Meet Will, played by The Black Crystal’s writer/director/producer/editor/composer Mike Conway. Will’s a practical guy; the type who tucks in his Izod shirt before he gets behind the wheel of his yellow Trans Am. But he’s also got a wild side. Specifically, he likes to have picnics with witches.
Will pilots his banana-hued dream machine down a lonely stretch of desert highway. He pulls over to pick up a hitchhiker, and the two men are instantly attacked by a bevy of kickboxing rednecks.
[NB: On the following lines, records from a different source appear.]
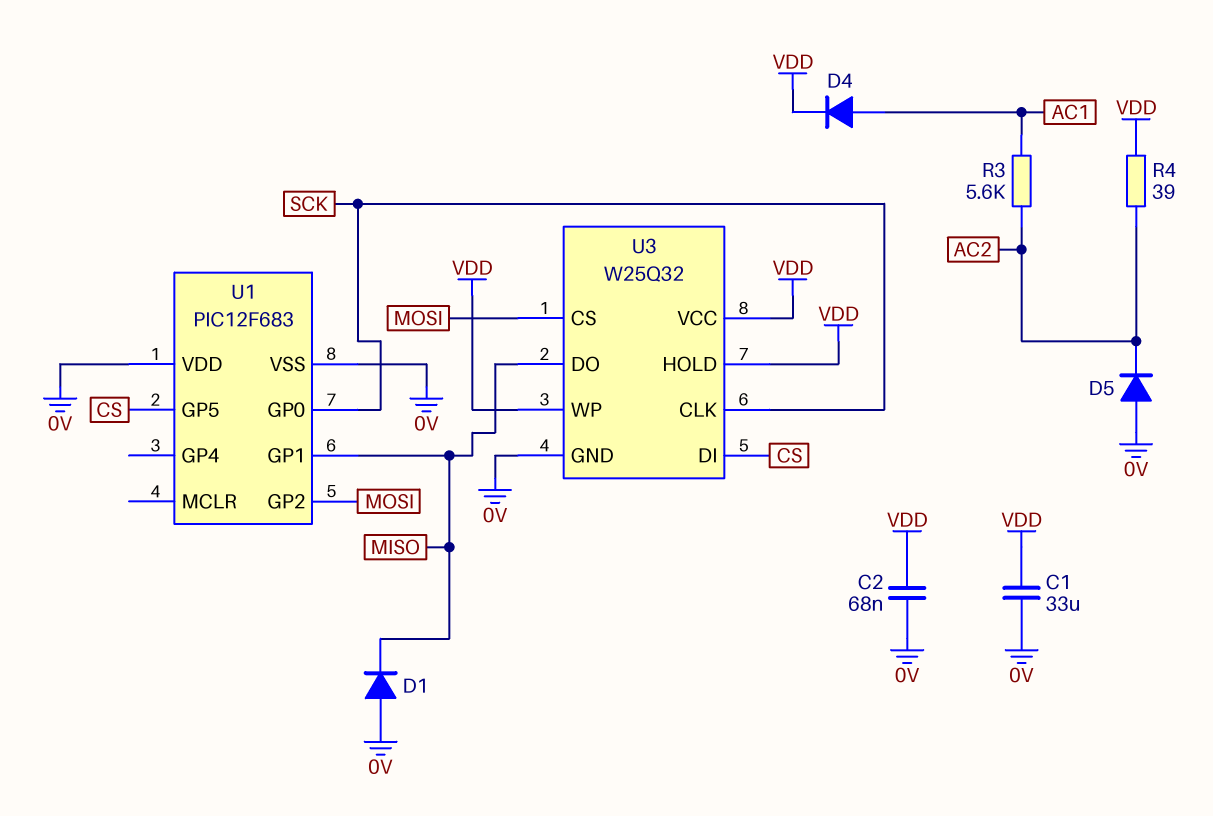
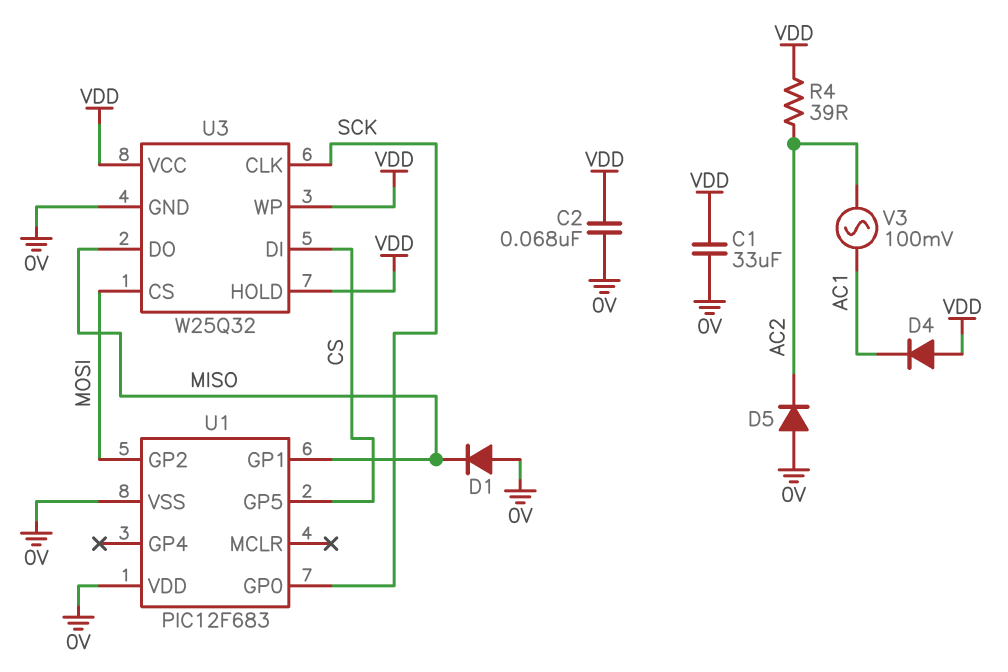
D4: diode (A AC1, K VDD) -> diode (A VDD, K AC1)
R3: 5.6k (AC1, AC2) -> none
V3: none -> AC 100mV (AC1, AC2)

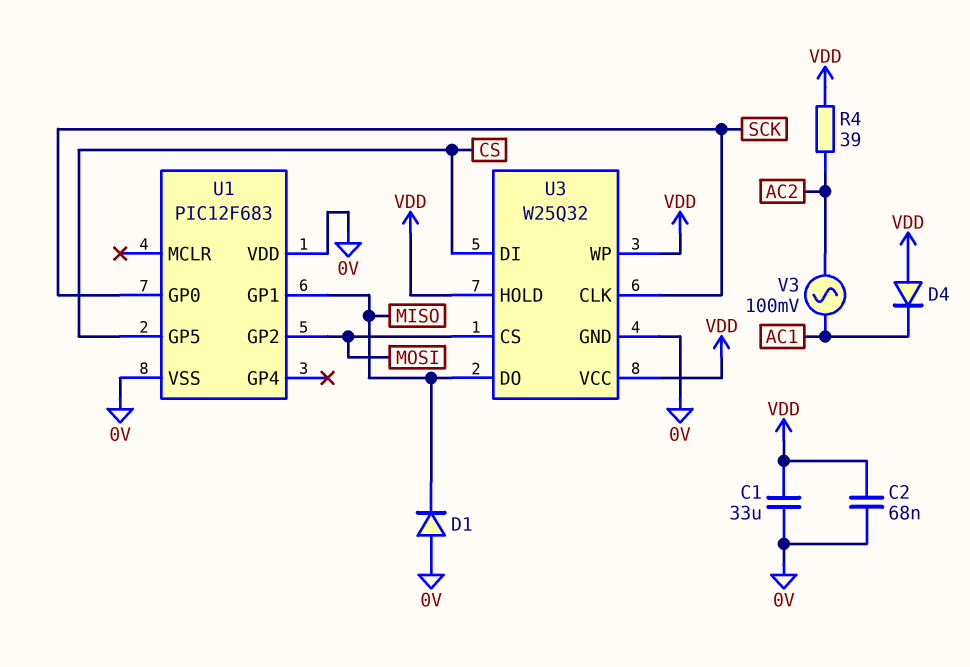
D5: diode (A 0V, K AC2) -> none

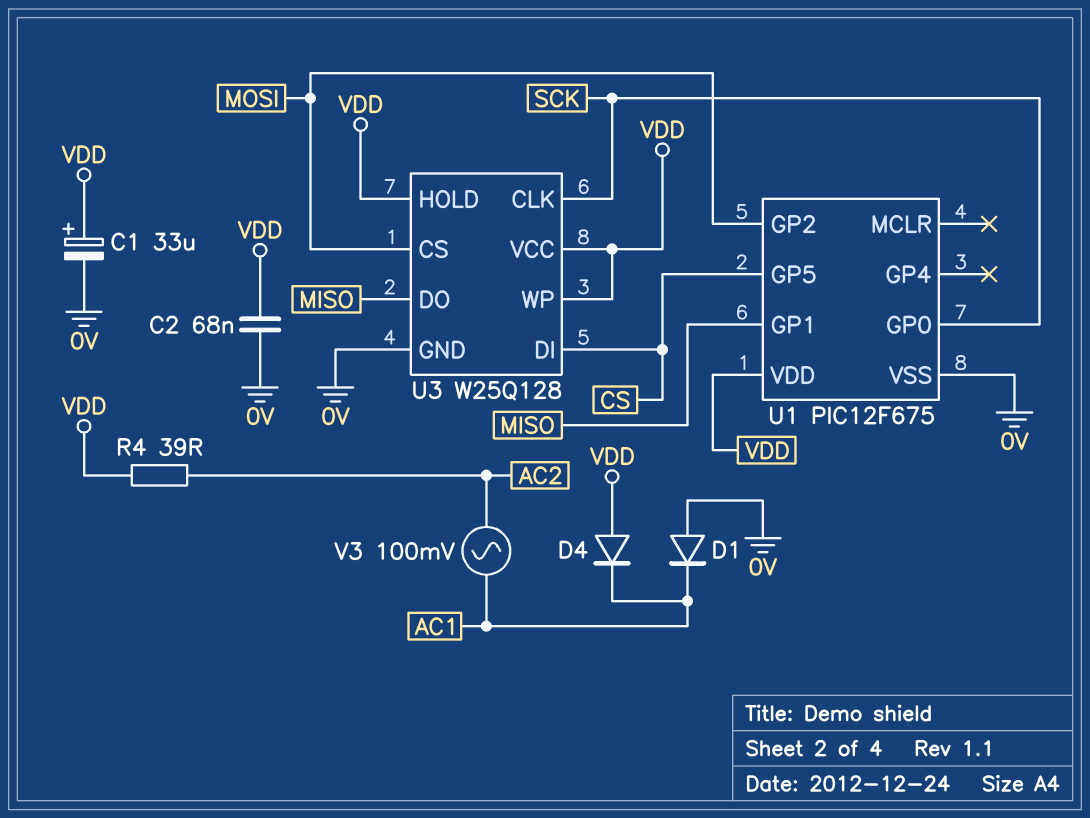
C1: 33uF (0V, VDD) -> 33uF (plus VDD, minus 0V)
D1: diode (A 0V, K MISO) -> diode (A 0V, K AC1)
U1: PIC12F683 -> PIC12F675
U1 pin VDD: 0V -> VDD
U3: W25Q32 -> W25Q128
The thugs lethally gouge the drifter’s eyes out as Will narrowly speeds off to take refuge at his brother’s remote cabin.
A raven-haired, undernourished woman named Daphne lives in the nearby woods, cloaked in black half-shirts and darker secrets. A silent bond is formed when Will hands her a triangular crystal left behind by the murdered hitchhiker. The locals insist she’s a witch, but Will is resolute in his affections, and invites her on a picnic. He’s unfazed that he’s chomping on roast beef subs with a black arts sorceress, but he’s totally overwhelmed by the appearance of a couple chipmunks: “LOOK AT THOSE CRITTERS!”
Daphne reveals that the crystal is a Power Channeler, used to nefarious ends by backwoods cultists led by eye-gouging maniac Daniel. She departs and Will is beaten unconscious by hillbillies. When he revives, he’s surrounded by their corpses, the human shrapnel of extreme witchery. Daphne is now Will’s supernatural protector, and though her eventual slaughter of his brother temporarily complicates their relationship, love does bloom. The romance begins with the tongue-iest kiss ever captured on video, like two engorged red slugs wrestling at gunpoint.
When not engaging in anti-hygienic slamdowns, the couple continues their quest to keep the black crystal beyond the clutches of Daniel and his toadies. These middle-aged, blue-collar cultists have traded in their black robes for beer bellies, flannels and prescription sunglasses; more “dad” than “druid” but relentlessly evil regardless. The group’s rituals and beliefs remain vague but we do eventually visit their sanctum, a.k.a. a plywood toolshed smeared with K-mart Halloween blood.
Daniel looks like a cocaine-scented version of Dave Thomas from SCTV, and his occult powers make him indestructible. He’s shot multiple times and run over by a truck, but Satan’s support keeps him pumpin’ as he embarks on a lethal game of cat-and-mouse with our heroes. His desire goes beyond the crystal, as he revealingly admonishes Daphne: “It really pains me to see you fooling around with a mortal!”
Unlike every other movie ever made, The Black Crystal was filmed entirely in and around Tucson, Arizona. The environmental lifelessness contributes heavily to the movie’s aesthetic (like Ray Dennis Steckler’s Chooper), as does the surprisingly effective synth score from the director. But the movie’s most impressive feature is its unique take on human interaction. Adult siblings behave as if they’ve just met, while married couples antagonize each other like 5-year-olds on a playground. Here’s an exchange between two men pushed to the edge:
“Get your lazy ass over here.”
“Lazy WHO?”
The Black Crystal was shot in 16mm over 15 days in 1989. Trans Ams were smeared with ketchup. Balding gym coaches were paid $50 a day to feign arcane darkness. Tucson was transformed forever. No one noticed. Recommended.